▶ DOCUMENT SEGMENT:
Most of the time if you're optimizing for CPU, your program will use more
memory. This is the classic space-time trade-off:
https://en.wikipedia.org/wiki/Space%E2%80%93time_tradeoff

Note that modern computers and the memory hierarchy make this trade-off less
clear. It's very easy for lookup tables to be "far away" in memory (and
therefore expensive to access) making it faster to just recompute every time
it's needed. This also means that benchmarking will frequently show
improvements that are not realized in the production system due to cache
contention (e.g., lookup tables are in the processor cache during
benchmarking but always flushed by "real data" when used in a real system.
See the graphs 4 and 5 in the Jump Hash paper:  https://arxiv.org/pdf/1406.2294.pdf )

Further, while data compression increases CPU time, if there are data
transfers involved (disk or network), the CPU time spent decompressing will
be trivial compared to the saved transfer time which will be orders of
magnitude slower.

▶ DIRECTIONS:
1. In the forum post, what makes it faster to recompute a value each time it is needed?
2. Translate this sentence from the forum post into Spanish: "Most of the time if you're optimizing for CPU, your program will use more memory."
3. Decide whether each statement agrees with the forum post, and quote the words that settle it.
(a) Data compression reduces CPU time.
(b) Benchmarking often shows gains that do not appear in the production system.
(c) Disk or network transfers are faster than the CPU time spent decompressing.

▶ Limb landmark coordinates:
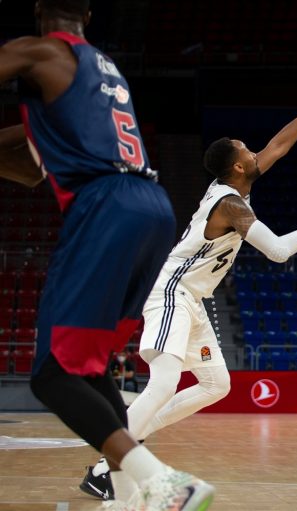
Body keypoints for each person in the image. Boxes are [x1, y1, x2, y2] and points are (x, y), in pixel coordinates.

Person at [80, 73, 297, 502]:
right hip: (170, 290)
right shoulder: (230, 204)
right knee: (165, 382)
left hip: (194, 298)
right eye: (246, 149)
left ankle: (119, 451)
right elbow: (278, 251)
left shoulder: (233, 185)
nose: (254, 150)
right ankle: (110, 463)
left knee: (216, 384)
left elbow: (277, 147)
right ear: (239, 166)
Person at [0, 2, 215, 509]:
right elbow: (34, 167)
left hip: (104, 207)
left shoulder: (39, 50)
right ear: (90, 13)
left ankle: (164, 482)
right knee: (90, 371)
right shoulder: (106, 70)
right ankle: (125, 497)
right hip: (151, 207)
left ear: (36, 9)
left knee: (52, 374)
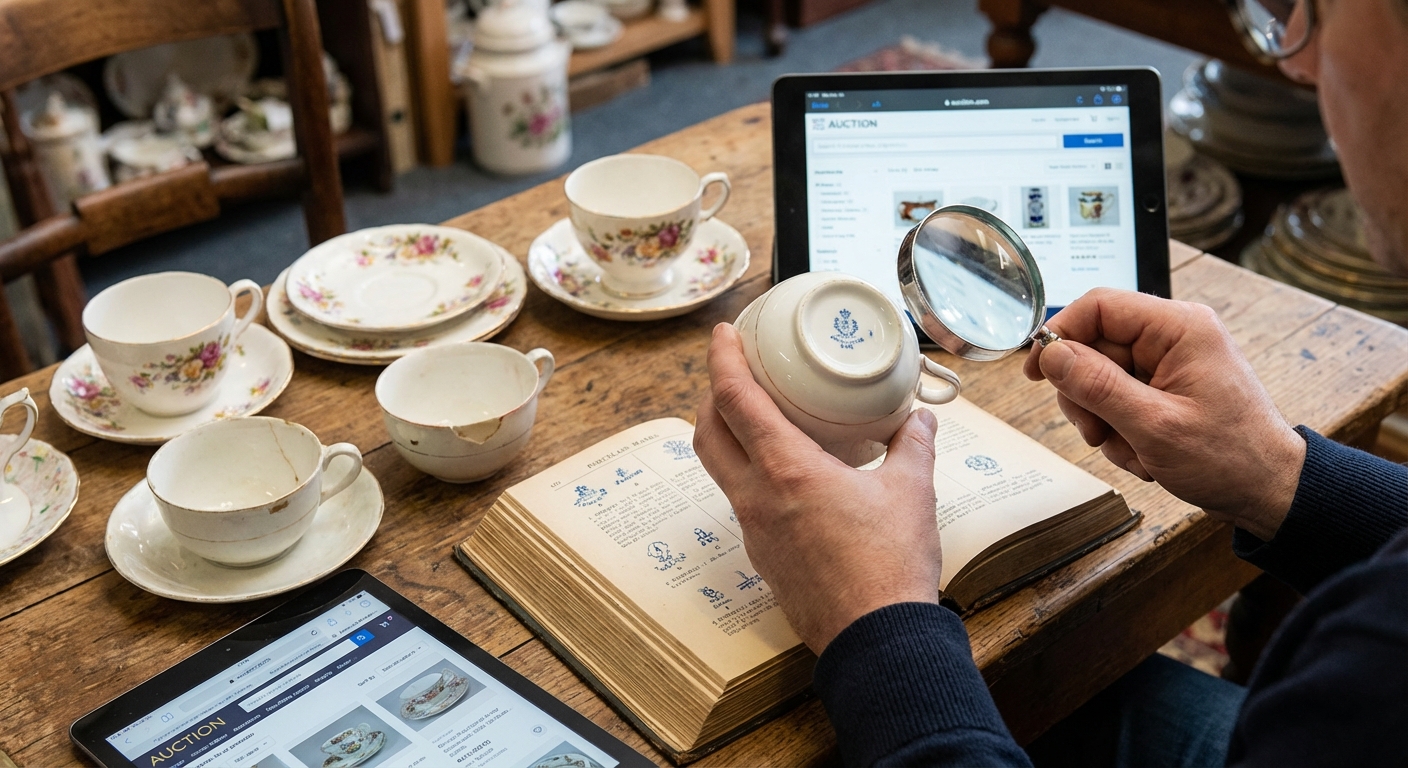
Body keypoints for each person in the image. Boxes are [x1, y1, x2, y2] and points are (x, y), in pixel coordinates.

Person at [691, 0, 1408, 764]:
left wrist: (876, 619)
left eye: (1320, 12)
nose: (1294, 63)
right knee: (1077, 696)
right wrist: (1278, 474)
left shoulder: (1368, 668)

▶ RESPONSES:
1. Lookup tables can easily be "far away" in memory and therefore expensive to access.

2. La mayoría de las veces, si estás optimizando para la CPU, tu programa usará más memoria.

3.
(a) No: "while data compression increases CPU time"
(b) Yes: "benchmarking will frequently show improvements that are not realized in the production system"
(c) No: "the CPU time spent decompressing will be trivial compared to the saved transfer time which will be orders of magnitude slower"